Preferably, the hindered amine stabilizer is 0.0001 to 0.005 parts by weight, and for example, may be 0.0001 parts, 0.0005 parts, 0.001 parts, 0.0015 parts, 0.002 parts, 0.0025 parts, 0.003 parts, 0.0035 parts, 0.004 parts, 0.0045 parts, or 0.005 parts, etc.

In the invention, the combination of the copper salt stabilizer and the hindered amine stabilizer is selected as the stabilizer, the weight parts of the copper salt stabilizer and the hindered amine stabilizer are controlled within a specific range, and the polyamide 66 resin prepared through the synergistic interaction between the copper salt stabilizer and the hindered amine stabilizer has better high temperature resistance. If only a copper salt stabilizer or a hindered amine stabilizer is used, the prepared polyamide 66 resin has poor high temperature resistance.

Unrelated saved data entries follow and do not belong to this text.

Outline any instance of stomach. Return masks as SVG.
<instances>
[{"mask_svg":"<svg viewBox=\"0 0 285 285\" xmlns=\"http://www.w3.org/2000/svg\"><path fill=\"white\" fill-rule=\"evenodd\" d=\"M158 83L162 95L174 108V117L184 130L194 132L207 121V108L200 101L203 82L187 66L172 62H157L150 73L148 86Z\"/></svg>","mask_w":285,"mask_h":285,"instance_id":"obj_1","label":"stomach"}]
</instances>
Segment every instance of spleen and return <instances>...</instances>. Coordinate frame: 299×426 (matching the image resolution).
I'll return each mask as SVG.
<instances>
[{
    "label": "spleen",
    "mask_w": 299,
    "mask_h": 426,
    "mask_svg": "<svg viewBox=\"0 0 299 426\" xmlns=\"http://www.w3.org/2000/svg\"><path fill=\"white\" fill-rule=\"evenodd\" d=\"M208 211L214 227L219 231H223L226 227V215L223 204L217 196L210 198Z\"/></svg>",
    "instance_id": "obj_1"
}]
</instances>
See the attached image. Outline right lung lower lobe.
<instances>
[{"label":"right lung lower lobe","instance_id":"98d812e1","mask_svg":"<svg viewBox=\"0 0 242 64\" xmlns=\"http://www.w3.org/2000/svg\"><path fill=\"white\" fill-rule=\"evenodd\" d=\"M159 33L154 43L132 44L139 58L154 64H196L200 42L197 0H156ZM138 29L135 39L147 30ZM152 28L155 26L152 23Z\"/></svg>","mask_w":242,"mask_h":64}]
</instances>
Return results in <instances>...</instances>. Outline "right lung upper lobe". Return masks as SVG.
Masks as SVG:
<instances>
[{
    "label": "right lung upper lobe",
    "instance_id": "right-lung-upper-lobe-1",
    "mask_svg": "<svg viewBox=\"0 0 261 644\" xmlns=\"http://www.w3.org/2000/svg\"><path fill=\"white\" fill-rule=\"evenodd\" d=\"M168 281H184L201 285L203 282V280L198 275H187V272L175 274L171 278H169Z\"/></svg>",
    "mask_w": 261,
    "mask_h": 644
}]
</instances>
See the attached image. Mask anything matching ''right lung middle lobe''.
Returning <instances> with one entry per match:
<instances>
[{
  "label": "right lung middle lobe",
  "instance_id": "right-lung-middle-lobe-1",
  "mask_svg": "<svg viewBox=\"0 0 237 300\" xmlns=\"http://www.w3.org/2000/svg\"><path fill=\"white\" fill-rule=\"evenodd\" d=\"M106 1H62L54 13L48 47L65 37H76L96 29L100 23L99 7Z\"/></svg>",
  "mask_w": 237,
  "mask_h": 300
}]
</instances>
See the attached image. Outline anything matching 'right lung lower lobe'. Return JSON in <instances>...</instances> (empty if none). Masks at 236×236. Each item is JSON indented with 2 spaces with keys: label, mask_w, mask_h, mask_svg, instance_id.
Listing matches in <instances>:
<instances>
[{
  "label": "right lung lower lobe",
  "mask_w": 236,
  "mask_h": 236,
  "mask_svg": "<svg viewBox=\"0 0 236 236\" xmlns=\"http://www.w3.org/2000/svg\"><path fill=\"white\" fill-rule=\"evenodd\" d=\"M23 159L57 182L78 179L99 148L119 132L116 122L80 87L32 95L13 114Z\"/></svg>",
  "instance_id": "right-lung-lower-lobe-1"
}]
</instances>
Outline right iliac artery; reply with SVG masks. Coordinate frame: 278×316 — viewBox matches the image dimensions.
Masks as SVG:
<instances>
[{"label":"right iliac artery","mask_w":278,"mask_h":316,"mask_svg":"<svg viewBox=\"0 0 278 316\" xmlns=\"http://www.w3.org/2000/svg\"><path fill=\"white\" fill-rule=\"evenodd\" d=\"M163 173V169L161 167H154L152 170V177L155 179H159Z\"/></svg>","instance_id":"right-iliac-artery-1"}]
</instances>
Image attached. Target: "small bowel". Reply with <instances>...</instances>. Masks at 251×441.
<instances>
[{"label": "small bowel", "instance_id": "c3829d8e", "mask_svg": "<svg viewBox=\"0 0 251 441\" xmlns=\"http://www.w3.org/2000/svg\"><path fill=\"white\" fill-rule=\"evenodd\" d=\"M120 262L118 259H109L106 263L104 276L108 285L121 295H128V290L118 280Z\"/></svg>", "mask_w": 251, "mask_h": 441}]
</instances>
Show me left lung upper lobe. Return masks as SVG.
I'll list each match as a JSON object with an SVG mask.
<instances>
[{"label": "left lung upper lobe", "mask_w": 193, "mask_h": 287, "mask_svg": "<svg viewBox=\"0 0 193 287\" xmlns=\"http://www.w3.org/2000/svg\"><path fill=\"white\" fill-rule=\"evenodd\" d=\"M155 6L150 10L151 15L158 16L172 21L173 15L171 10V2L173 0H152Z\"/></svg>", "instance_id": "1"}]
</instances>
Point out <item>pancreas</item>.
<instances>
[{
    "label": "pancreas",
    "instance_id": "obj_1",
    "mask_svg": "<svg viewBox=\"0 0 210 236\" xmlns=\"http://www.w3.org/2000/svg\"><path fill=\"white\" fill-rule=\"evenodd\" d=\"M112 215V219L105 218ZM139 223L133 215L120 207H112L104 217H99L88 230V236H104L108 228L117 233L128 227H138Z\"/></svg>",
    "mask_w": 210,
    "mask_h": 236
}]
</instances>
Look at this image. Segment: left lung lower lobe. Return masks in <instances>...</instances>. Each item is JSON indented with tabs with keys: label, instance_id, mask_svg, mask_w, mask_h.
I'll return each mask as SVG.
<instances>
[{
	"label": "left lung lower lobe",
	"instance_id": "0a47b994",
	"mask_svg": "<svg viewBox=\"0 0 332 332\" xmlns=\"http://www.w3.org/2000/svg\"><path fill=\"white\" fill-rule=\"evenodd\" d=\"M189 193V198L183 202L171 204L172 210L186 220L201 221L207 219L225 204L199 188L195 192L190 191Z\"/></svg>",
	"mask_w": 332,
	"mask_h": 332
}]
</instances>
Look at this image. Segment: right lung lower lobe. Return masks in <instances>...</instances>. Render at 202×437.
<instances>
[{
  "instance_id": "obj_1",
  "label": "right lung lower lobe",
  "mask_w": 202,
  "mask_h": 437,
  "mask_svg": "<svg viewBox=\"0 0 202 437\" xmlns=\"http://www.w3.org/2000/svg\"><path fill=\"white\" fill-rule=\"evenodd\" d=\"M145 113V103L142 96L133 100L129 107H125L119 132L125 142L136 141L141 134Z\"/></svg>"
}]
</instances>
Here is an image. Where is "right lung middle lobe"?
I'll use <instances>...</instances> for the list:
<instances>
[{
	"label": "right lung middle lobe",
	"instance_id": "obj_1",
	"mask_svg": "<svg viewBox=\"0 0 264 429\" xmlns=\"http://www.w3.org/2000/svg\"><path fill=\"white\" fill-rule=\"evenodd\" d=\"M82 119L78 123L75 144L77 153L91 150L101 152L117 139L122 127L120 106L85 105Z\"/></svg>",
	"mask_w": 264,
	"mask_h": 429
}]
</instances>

As a preferred embodiment of the present invention, the lubricant is selected from any one or a combination of at least two of oleamide, erucamide, stearyl erucamide, aluminum stearate, aluminum distearate, zinc stearate, and magnesium stearate.

In a preferred embodiment of the present invention, the polyamide 66 resin further includes 0.0001 to 0.005 part of a fluidity improver, for example, 0.0001 part, 0.0002 part, 0.0003 part, 0.0005 part, 0.001 part, 0.0015 part, 0.002 part, 0.0025 part, 0.003 part, 0.0035 part, 0.004 part, 0.0045 part, 0.005 part, or the like.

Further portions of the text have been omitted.